In fact, it was his own atonement that Hassan sought. After Nazneen’s burial, he buried himself. He refused invitations, received no one, and sat into the early hours, writing, writing, writing himself into insanity, and back again. He poured his violence, guilt, regret and self-loathing onto paper, and in doing so reflected the spirit of the age, as his countrymen reflected on the political botching of Independence, on the thousands killed during the flights of Partition, as Muslims and Hindus sought safety among their own kind. Hassan remained in Calcutta and remarkably, despite his best efforts, survived. When his house was burned to the ground, he gave Ruby enough money to return to her village in comfort, and went to East Pakistan, where he hid in the relative calm of Cox’s Bazaar, in a bungalow near the long stretch of beach. He visited Chittagong on the way, and Mr Ali failed to kill him, or else failed to notice his presence there in the aftermath of all the troubles. He sat by Nazneen’s grave for a little while; she’s not here, he realized.

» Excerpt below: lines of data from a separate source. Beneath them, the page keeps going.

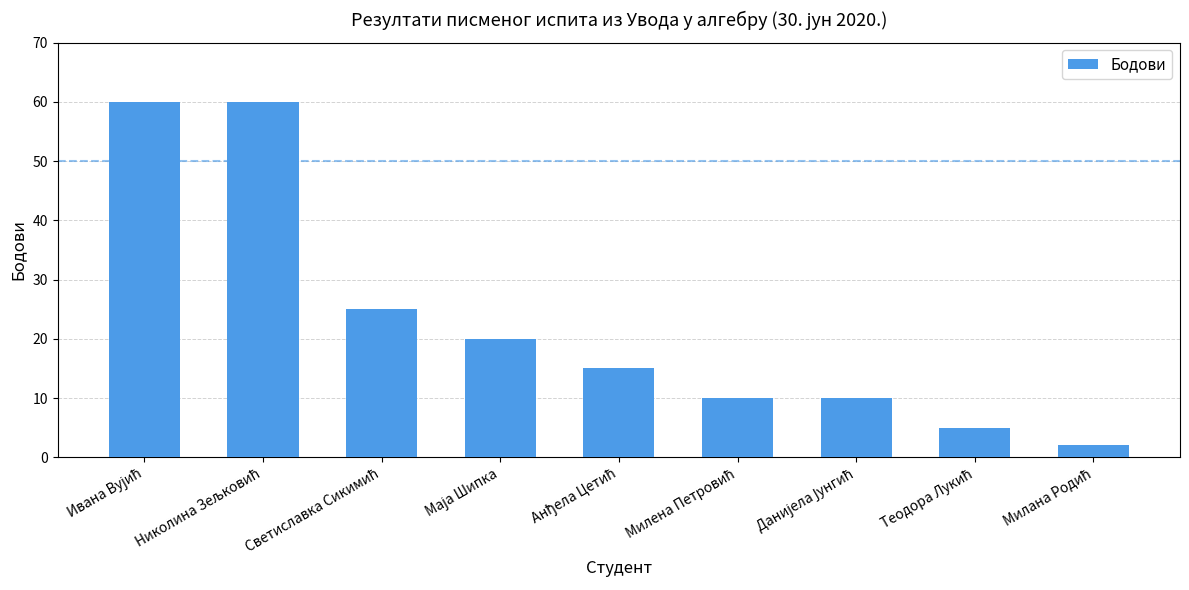

What is the difference between the maximum and second lowest values?

55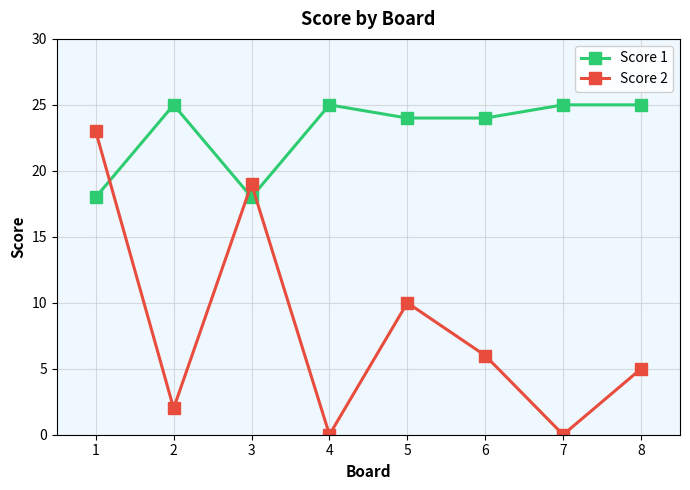

At how many categories does at least one series exceed 6?

8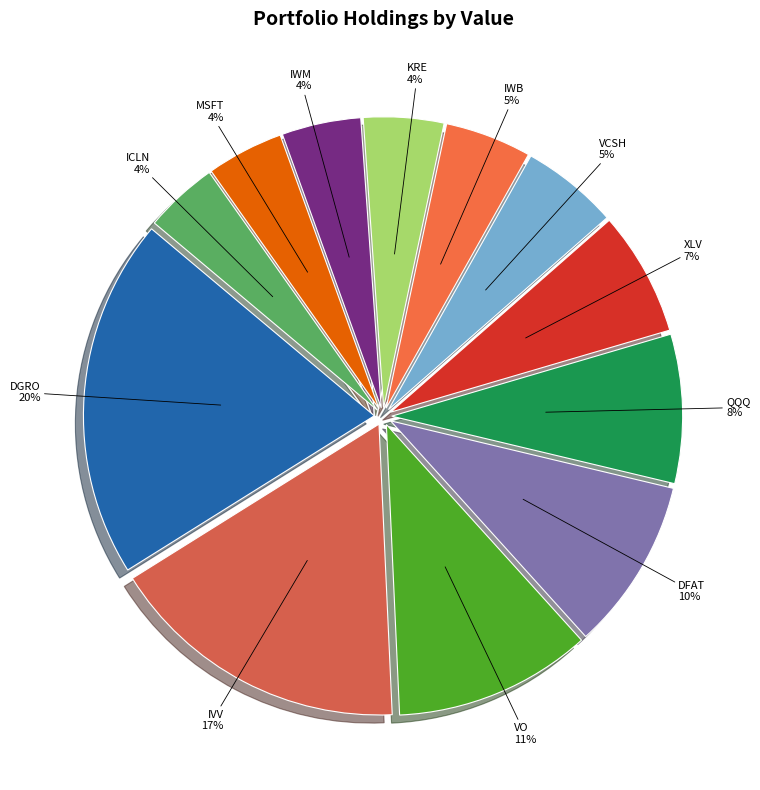

Which slice is the largest?

DGRO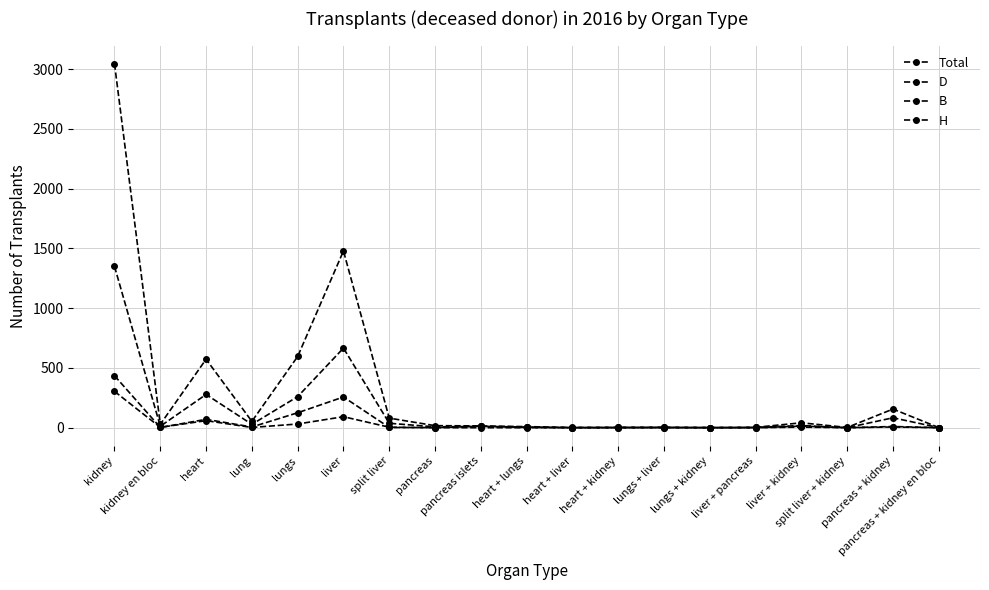

How many times do D and H cross each other?

4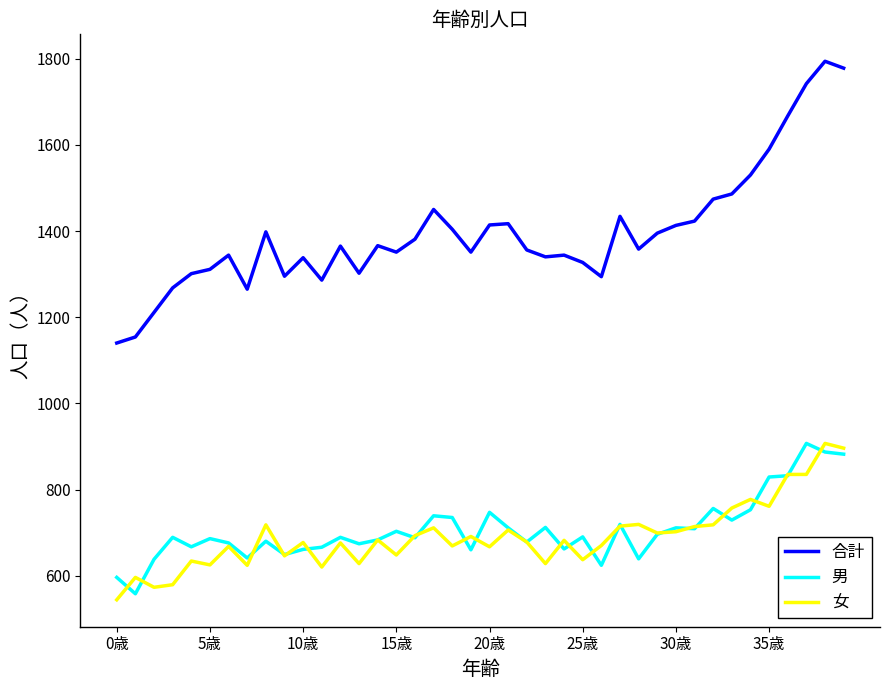

At how many categories does at least one series exceed 923?

40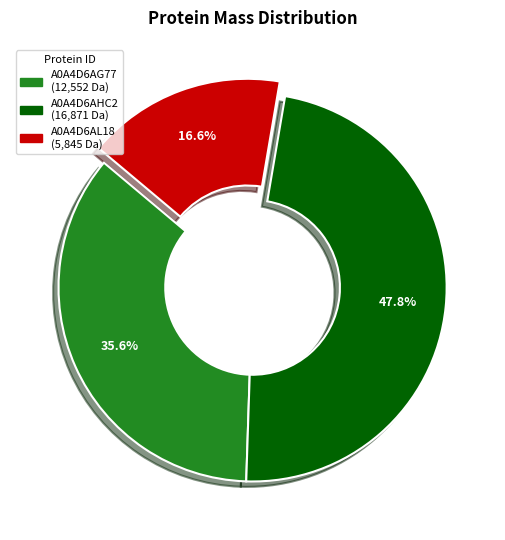

Which category has the smallest portion of the pie?

A0A4D6AL18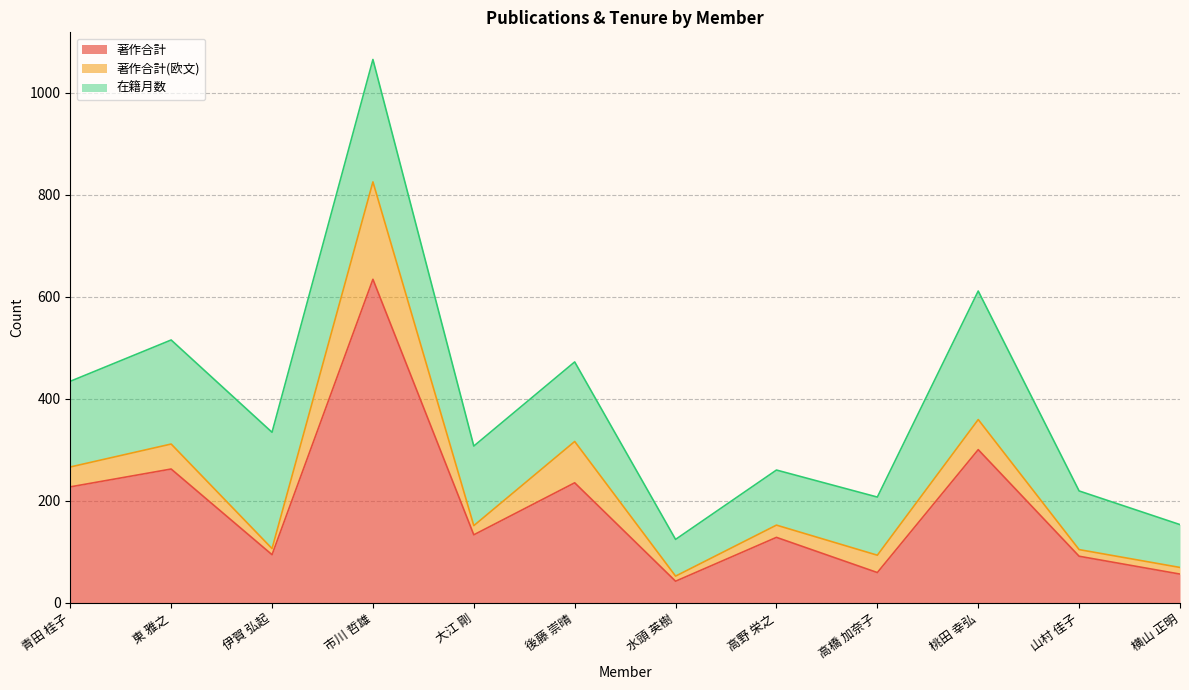

What value does the 在籍月数 series have at 横山 正明, to the nearest 5?

85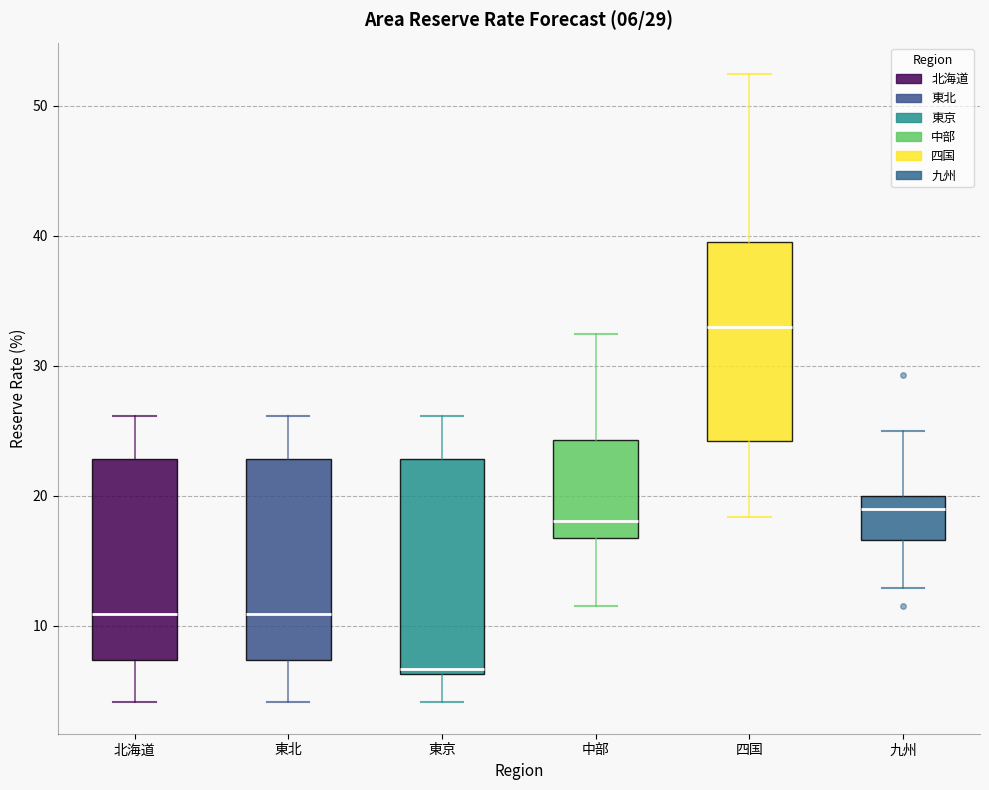

Which box's median line is the lowest?

東京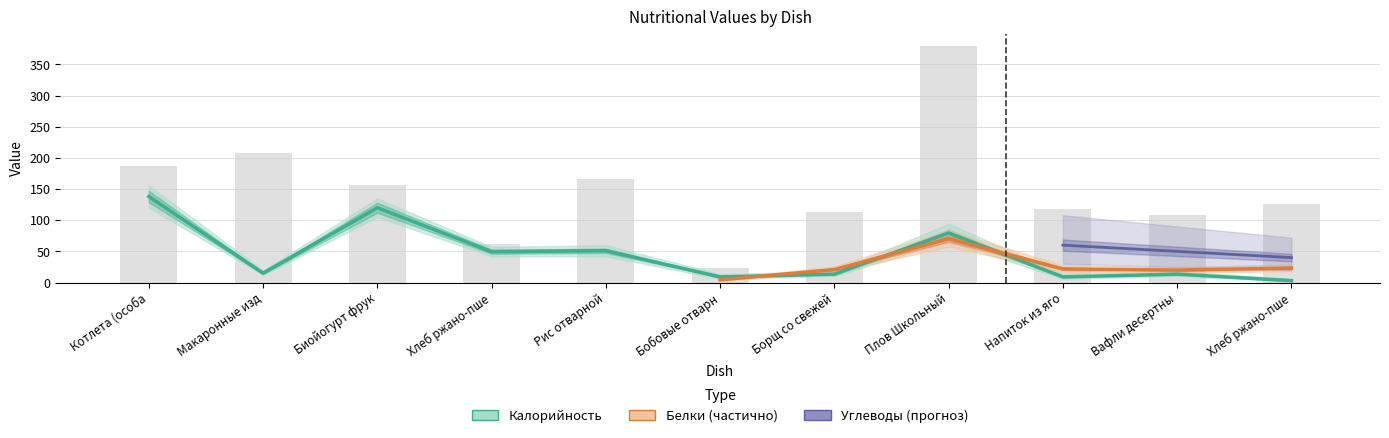

At which label is Калорийность closest to 70?

Плов Школьный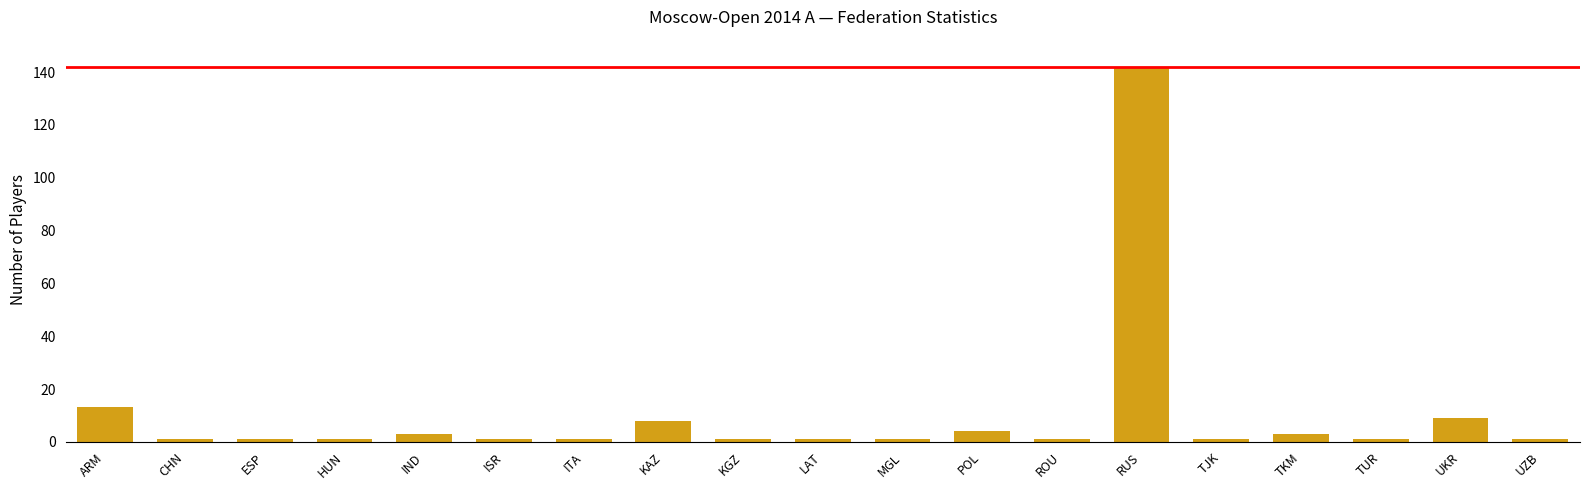

Which label corresponds to the largest value in the chart?

RUS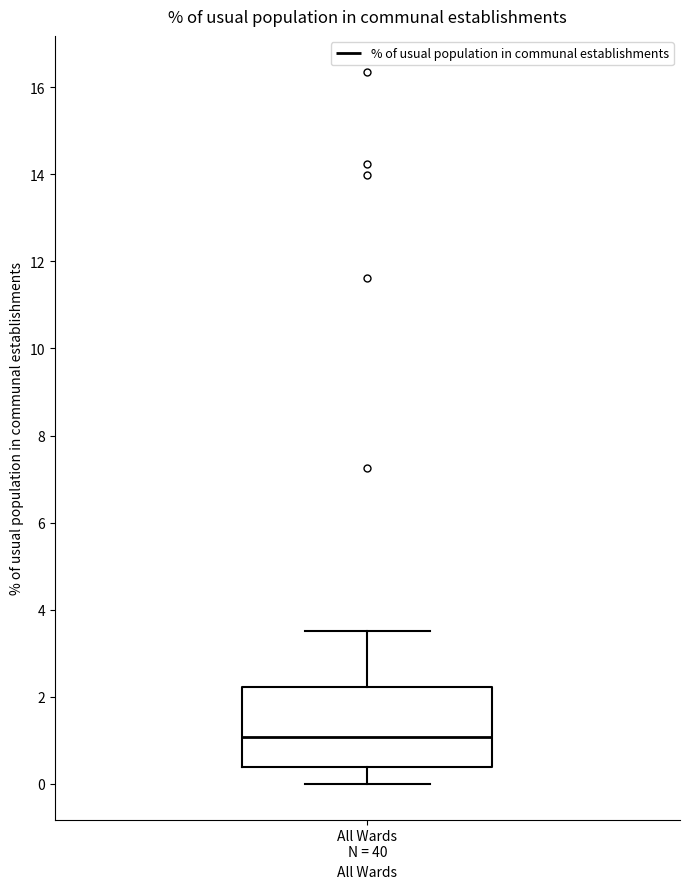

Where is the upper edge of the box for All Wards N = 40 on the y-axis? The values are not printed on the chart, so give them approximately, as read against the axis.

2.2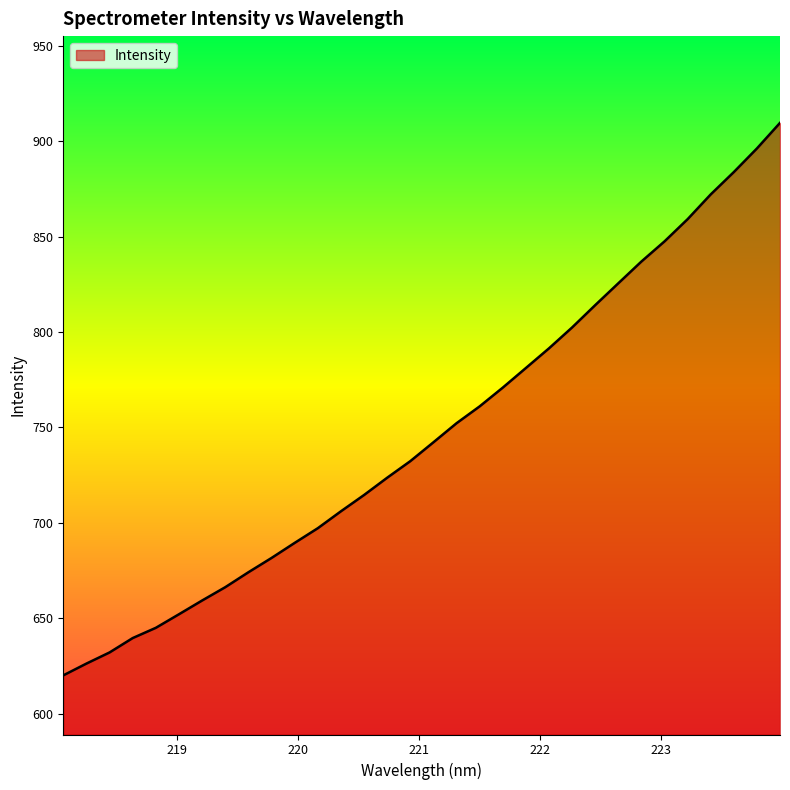

What is the smallest value displayed?

620.0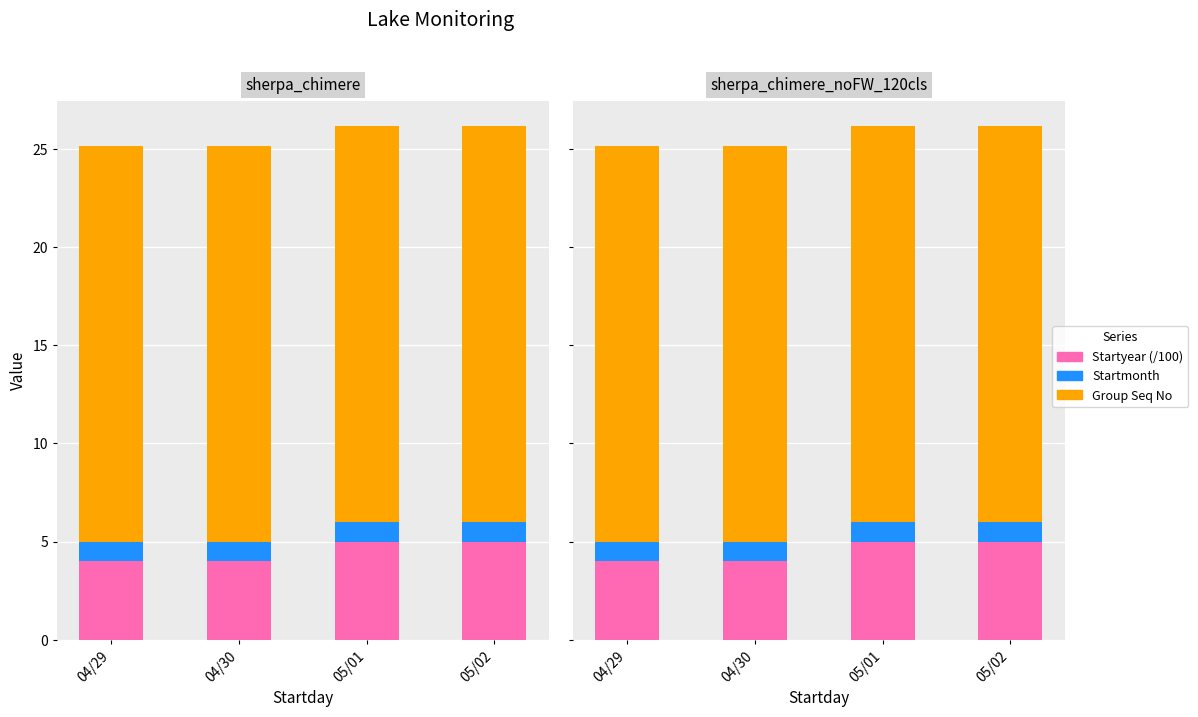

What position from the right is 05/01?

2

He looked for Nazneen instead in the eyes of every little girl he saw, being hurried along by their sari-clad mothers outside the ice-cream shop, riding in their rickshaws, walking to school. As the years passed, he looked for traces of her in the young women laughing with their friends, on their way to the beach, the park, the campus; they misinterpreted the hopeful questioning in his face, and either nudged each other with knowing giggles, or looked away with distaste. It was pointless to hope; he knew that he wouldn’t find her, the parents had emigrated, the aunt wouldn’t pass on their details and then passed away herself, and so the girl who carried his and Nazneen’s blood could be anywhere in the wide world, a droplet floating in the Indian Ocean before him. The truth was, despite all his accomplished, self-obsessed verse, he did not know the road from hell, he did not know what would atone for the wrongs he had done Nazneen and their child. Death was an option, but it had thus far eluded him, and it seemed to him to be an excuse, an escape; it wouldn’t make things right, it would only close his eyes. He kept himself busy, taking up journalism and finding himself in demand; with the civil unrest in the late sixties, he became overtly political at last, and wrote articles advocating Bangladeshi independence that were printed in the international press; he donated to charity, he was kind to children, animals and strangers. But he did not know whether he would ever again look in the mirror, and feel himself to be proud of what he saw; he did not know if he would ever again see himself as someone who was good.
One day, some twenty years after Nazneen’s death, he came home from walking along the beach, and found Anwar seated on his veranda in a kameez so blindingly white in the sunshine that he might have been an angel. ‘My dear old chap,’ Hassan said, his eyes bright and swimming with too much sun and emotion, and he stumbled blindly onto the veranda, to hold his best friend, ‘it’s been so long.’ He was doubly touched, as it was a dangerous time for a West Pakistani to be visiting; especially a military man, which Anwar now was, having given up writing after his patchy success. Civil war was looming, and everyone knew it.
Anwar held him close, comforting him as though he was a child. ‘I have your last letter, Hari,’ Anwar said. ‘I hope it’s not too late for you, because I think I may have found you a road out of hell.’